> [What to work on]: Find the line below with "right back paw: (933, 362)" and the line with "left back paw: (583, 356)". Output them and the lines between, exactly, but not the pictures.

····················

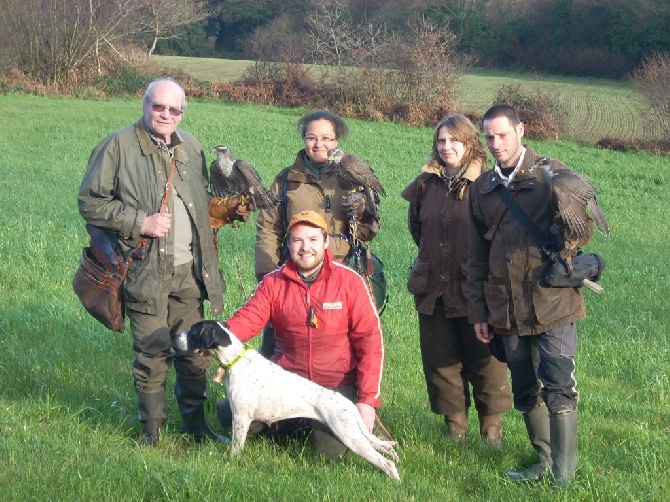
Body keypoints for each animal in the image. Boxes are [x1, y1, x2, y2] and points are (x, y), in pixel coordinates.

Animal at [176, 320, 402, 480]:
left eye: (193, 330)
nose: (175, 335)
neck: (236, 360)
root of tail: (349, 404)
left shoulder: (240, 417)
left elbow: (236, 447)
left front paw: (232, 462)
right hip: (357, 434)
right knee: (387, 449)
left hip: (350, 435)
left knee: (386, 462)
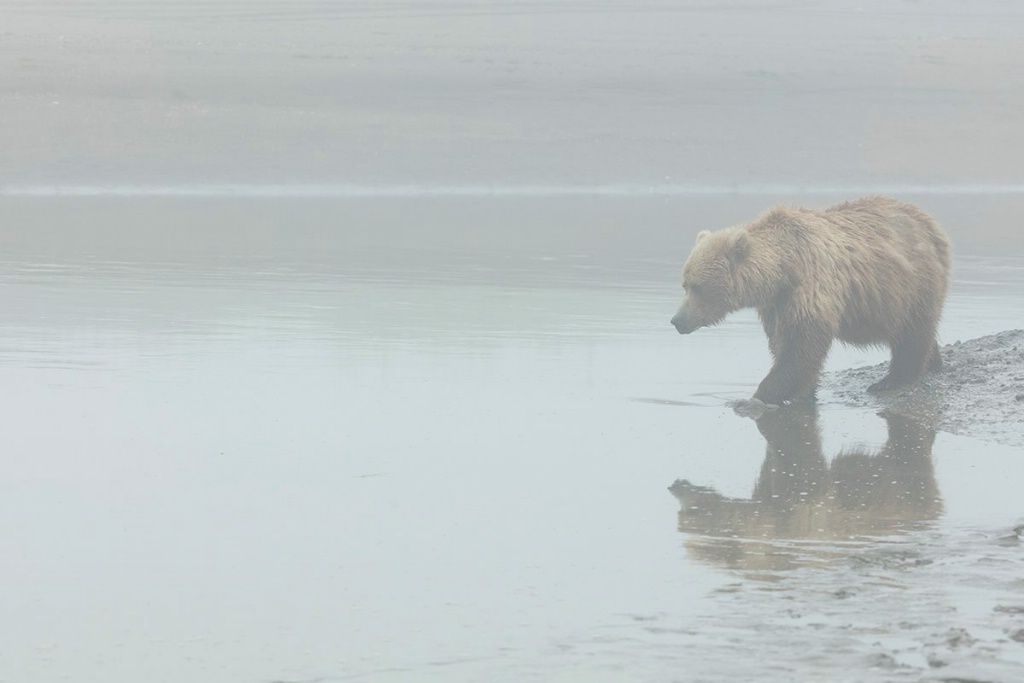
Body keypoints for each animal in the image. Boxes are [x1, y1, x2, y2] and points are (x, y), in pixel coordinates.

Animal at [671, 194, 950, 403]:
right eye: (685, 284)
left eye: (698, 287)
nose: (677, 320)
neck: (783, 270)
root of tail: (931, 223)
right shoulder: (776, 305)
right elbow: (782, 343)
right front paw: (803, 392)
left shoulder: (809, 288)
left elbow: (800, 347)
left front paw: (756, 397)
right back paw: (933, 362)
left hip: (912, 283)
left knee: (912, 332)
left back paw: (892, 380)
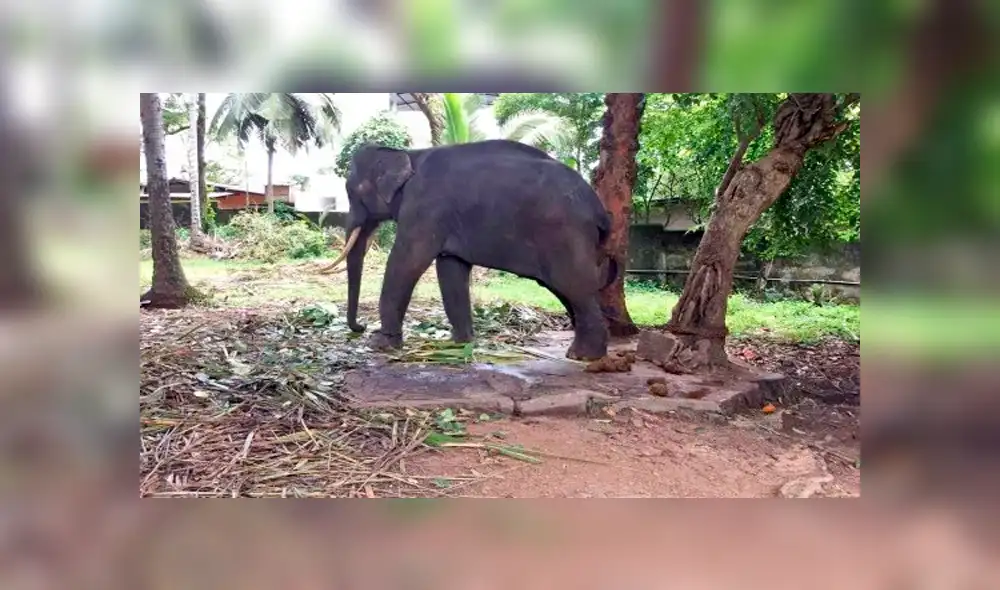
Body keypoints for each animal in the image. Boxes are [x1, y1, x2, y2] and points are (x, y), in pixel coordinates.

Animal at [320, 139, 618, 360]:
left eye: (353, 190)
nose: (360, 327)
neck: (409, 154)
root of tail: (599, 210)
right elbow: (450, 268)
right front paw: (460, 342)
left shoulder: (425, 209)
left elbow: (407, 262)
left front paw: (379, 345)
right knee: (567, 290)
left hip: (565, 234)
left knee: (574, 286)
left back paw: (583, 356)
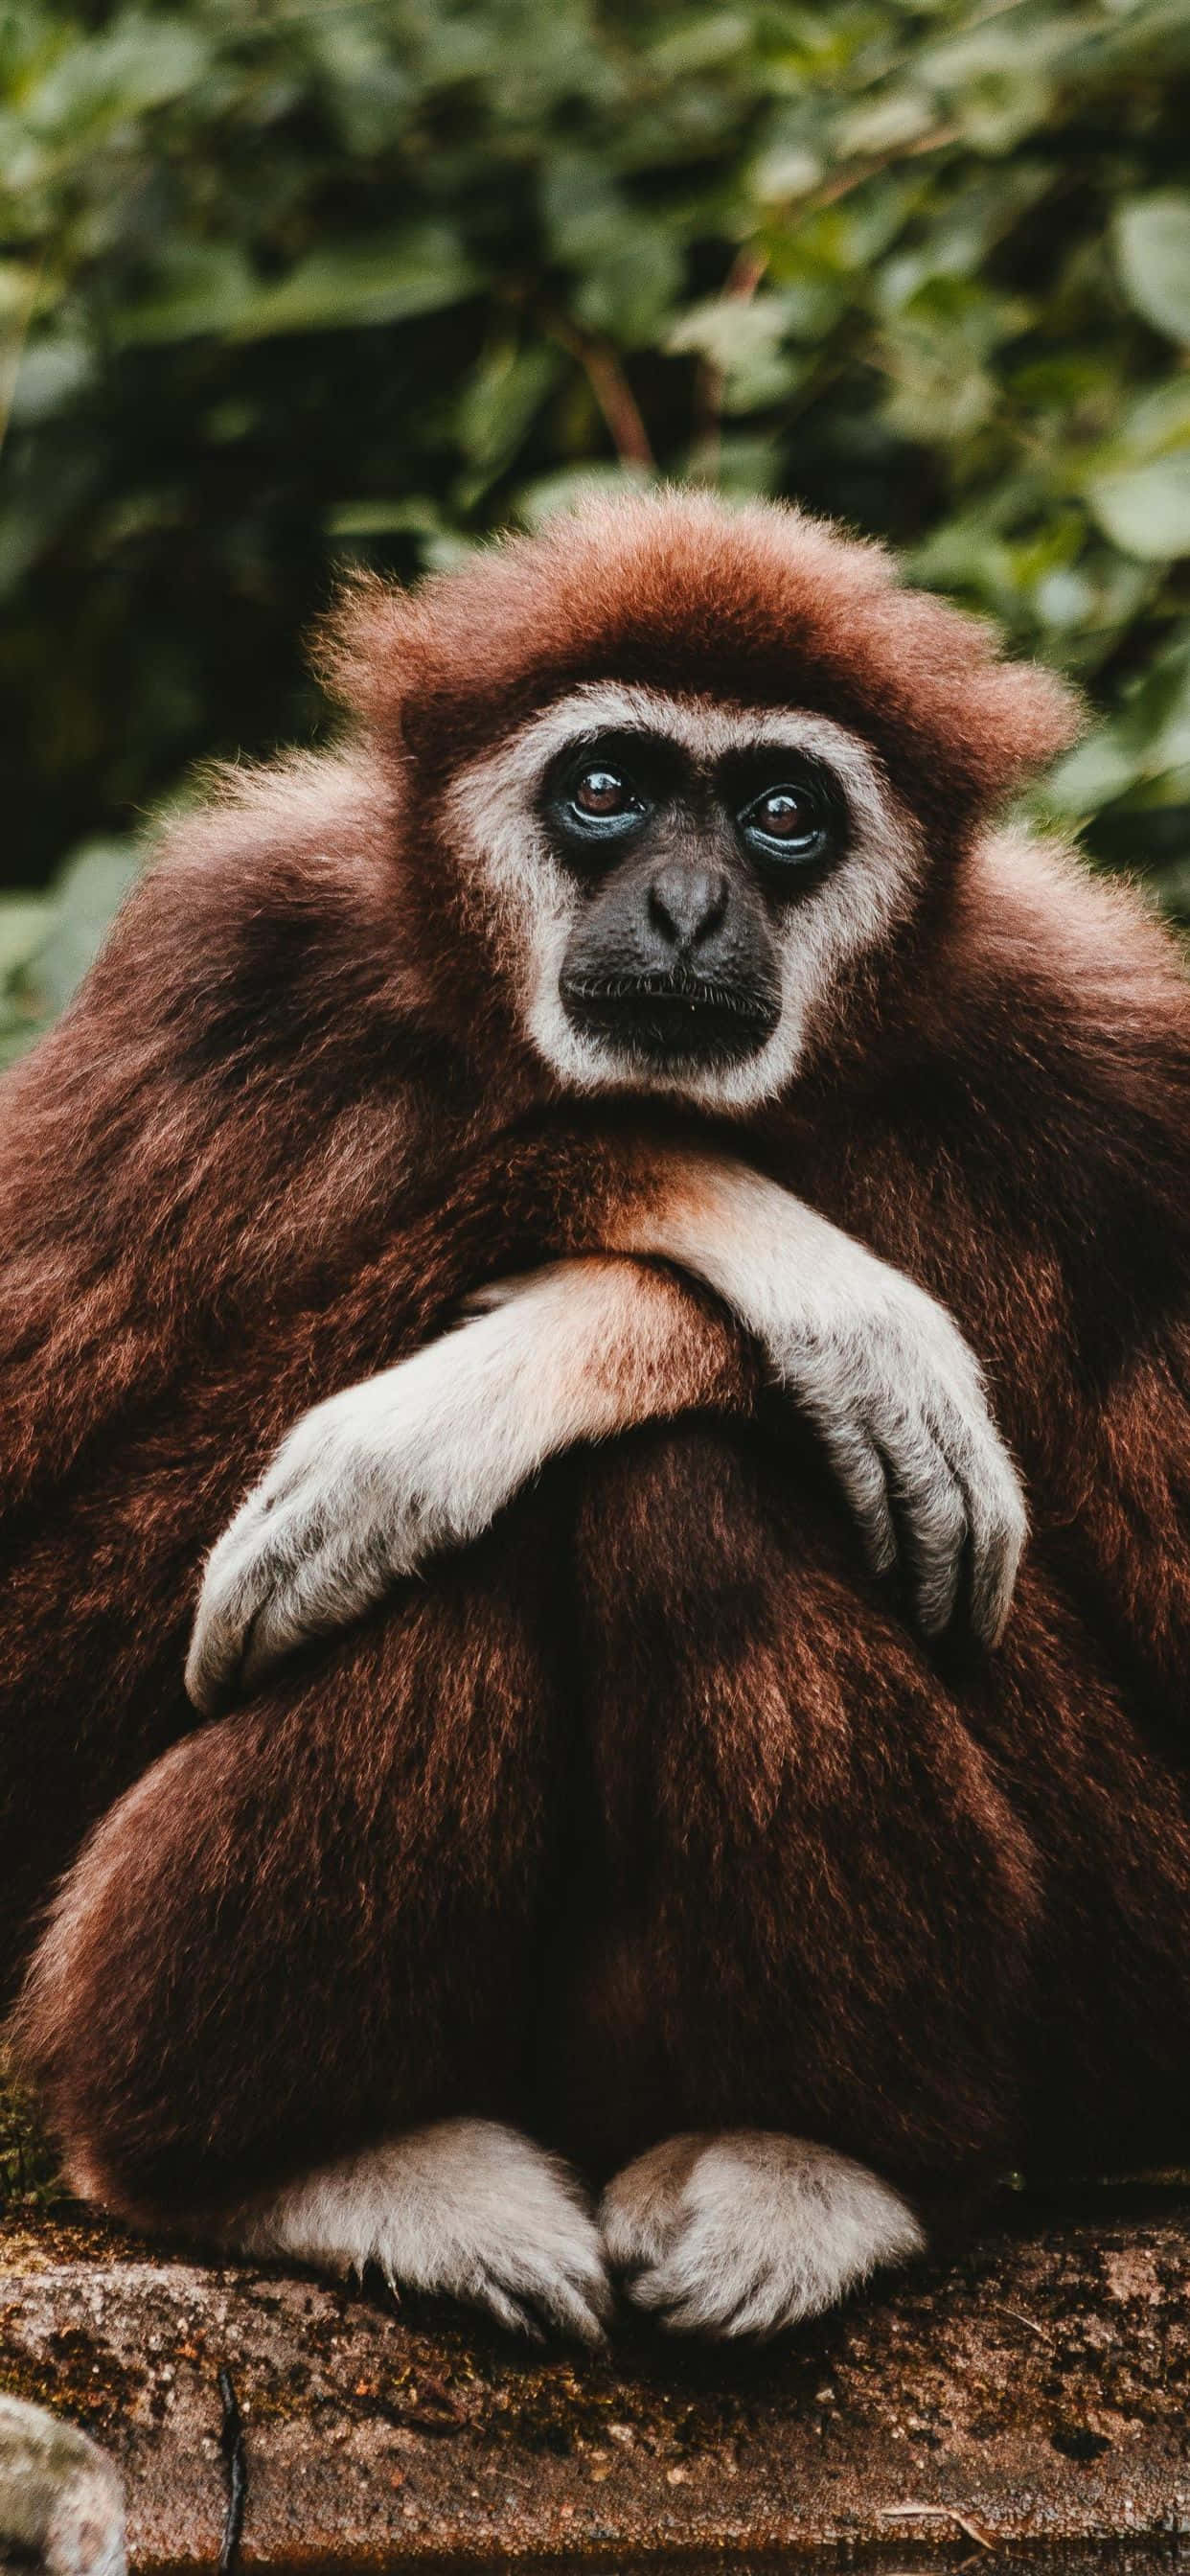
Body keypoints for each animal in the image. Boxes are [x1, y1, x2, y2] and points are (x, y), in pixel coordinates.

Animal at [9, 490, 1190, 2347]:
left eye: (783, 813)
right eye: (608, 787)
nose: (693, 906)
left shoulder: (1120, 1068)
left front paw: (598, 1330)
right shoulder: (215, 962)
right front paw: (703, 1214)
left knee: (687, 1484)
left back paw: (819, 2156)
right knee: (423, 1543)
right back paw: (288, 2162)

····················

> [Response area]:
right back paw: (933, 362)
left hip: (912, 283)
left knee: (912, 332)
left back paw: (892, 380)
Body keypoints for each animal in the image. Boxes are [x1, y1, x2, y2] and points are (x, y), in pixel coordinates.

Animal at [320, 139, 618, 360]:
left eye: (353, 190)
nose: (360, 327)
neck: (409, 154)
root of tail: (599, 210)
right elbow: (450, 268)
right front paw: (460, 342)
left shoulder: (425, 209)
left elbow: (407, 262)
left front paw: (379, 345)
right knee: (567, 290)
left hip: (565, 234)
left knee: (574, 286)
left back paw: (583, 356)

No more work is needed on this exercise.